◆ **A FAZER**:
Resuma o parágrafo do trecho fornecido que começa com "Hoje, a curadoria pode ser vista", mantendo seus fatos principais.

◆ **TRECHO FORNECIDO**:
++++++++++++++++++++
A prática curatorial hoje vai muito além das exposições de arte tradicionais, incluindo formas de eventos e plataformas culturais. Na verdade, a prática da arquitetura se estende para fora de seus limites, transformando-se às vezes em curadoria e vice-versa. Essa visão multidisciplinar da nova era refere-se ao envolvimento de um arquiteto em diferentes campos, desde planejamento urbano, paisagismo, redação, curadoria e papéis que vão muito além dos limites tradicionais da arquitetura.
Hoje, a curadoria pode ser vista como uma forma de construir narrativas. Com base na compreensão de Bhaskar sobre o mundo de excesso, a curadoria pode ser entendida como um canal para contar histórias significativas para as massas. Por meio de uma curadoria cuidadosa, o papel pode moldar como os seres humanos contextualizam as histórias. Além disso, a prática pode dar valor a histórias de outra forma negligenciadas ou lançar luz sobre partes de culturas que não foram contadas com cuidado.
++++++++++++++++++++
◆ **MATERIAL FORNECIDO**:
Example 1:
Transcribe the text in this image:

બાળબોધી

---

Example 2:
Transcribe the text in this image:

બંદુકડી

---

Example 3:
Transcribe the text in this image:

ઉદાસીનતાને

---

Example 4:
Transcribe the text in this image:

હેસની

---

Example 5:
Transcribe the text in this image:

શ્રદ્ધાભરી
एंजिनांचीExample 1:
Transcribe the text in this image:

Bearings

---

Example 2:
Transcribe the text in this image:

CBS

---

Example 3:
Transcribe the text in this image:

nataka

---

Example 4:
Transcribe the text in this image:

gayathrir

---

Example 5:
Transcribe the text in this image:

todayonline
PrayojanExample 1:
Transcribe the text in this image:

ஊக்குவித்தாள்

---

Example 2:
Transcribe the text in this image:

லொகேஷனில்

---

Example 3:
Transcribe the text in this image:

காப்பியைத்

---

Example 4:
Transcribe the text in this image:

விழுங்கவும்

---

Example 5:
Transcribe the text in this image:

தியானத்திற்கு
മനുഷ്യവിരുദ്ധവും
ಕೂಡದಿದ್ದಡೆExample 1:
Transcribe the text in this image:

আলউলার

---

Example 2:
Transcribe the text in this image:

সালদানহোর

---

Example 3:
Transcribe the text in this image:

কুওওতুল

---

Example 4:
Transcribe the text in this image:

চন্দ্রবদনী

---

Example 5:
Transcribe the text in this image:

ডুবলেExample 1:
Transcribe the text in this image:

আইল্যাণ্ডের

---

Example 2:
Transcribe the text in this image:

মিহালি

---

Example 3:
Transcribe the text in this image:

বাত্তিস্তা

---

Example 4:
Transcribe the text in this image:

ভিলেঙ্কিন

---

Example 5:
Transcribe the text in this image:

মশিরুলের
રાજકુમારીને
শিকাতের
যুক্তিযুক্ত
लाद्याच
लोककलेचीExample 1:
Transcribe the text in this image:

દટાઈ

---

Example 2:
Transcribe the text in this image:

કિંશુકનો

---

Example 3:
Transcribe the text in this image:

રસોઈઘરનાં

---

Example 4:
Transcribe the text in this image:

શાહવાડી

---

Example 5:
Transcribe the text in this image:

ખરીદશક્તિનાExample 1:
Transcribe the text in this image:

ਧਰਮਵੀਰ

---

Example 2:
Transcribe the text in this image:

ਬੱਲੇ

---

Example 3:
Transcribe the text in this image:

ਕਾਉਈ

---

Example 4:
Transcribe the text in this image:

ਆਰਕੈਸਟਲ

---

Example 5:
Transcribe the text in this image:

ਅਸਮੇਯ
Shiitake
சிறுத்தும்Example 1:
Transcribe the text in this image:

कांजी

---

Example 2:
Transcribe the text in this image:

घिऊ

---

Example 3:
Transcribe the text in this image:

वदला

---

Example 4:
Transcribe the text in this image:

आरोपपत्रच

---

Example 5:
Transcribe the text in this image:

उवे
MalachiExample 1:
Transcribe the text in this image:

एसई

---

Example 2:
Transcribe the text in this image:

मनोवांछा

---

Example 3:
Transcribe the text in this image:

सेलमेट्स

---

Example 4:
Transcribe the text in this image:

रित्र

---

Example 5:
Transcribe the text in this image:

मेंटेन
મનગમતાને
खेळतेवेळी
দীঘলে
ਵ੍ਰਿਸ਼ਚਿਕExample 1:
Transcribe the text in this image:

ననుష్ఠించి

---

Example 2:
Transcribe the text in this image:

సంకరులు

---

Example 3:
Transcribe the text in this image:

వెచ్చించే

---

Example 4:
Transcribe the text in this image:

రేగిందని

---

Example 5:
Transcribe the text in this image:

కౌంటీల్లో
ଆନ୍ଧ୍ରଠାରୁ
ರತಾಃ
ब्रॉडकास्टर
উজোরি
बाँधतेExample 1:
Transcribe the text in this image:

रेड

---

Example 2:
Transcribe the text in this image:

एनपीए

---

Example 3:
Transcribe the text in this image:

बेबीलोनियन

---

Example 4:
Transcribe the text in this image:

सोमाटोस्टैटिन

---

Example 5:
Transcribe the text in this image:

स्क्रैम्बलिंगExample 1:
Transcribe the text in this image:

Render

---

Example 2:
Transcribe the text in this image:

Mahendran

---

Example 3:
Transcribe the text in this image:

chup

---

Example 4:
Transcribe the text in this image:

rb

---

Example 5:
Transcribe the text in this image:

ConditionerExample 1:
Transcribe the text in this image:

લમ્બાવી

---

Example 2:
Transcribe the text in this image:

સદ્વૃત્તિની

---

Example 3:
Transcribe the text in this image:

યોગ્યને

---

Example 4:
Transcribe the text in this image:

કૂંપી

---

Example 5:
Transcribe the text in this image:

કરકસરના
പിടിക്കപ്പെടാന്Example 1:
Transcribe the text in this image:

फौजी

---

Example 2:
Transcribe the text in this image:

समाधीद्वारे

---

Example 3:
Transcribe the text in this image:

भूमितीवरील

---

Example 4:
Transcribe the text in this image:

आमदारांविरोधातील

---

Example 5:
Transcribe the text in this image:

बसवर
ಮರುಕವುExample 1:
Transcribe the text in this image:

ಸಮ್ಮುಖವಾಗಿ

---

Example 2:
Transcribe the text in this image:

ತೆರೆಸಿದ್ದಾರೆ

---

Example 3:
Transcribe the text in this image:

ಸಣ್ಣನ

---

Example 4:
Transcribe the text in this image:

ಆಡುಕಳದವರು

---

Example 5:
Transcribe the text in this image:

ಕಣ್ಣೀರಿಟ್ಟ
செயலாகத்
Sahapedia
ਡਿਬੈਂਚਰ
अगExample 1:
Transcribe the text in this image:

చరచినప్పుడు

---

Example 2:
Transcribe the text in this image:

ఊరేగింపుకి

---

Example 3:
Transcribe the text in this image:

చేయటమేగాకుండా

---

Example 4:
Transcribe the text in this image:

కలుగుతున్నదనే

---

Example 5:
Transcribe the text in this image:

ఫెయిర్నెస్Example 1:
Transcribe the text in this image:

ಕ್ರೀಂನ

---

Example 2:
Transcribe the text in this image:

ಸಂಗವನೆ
++++++++++++++++++++
◆ **RESPOSTA AO EXERCÍCIO**:
Hoje, a curadoria pode ser vista como construção de narrativas. Partindo da visão de Bhaskar sobre o mundo de excesso, ela funciona como canal para contar às massas histórias significativas. Quando feita com cuidado, molda a forma como as pessoas contextualizam as histórias. Também pode valorizar histórias negligenciadas ou revelar partes de culturas que não foram contadas com cuidado.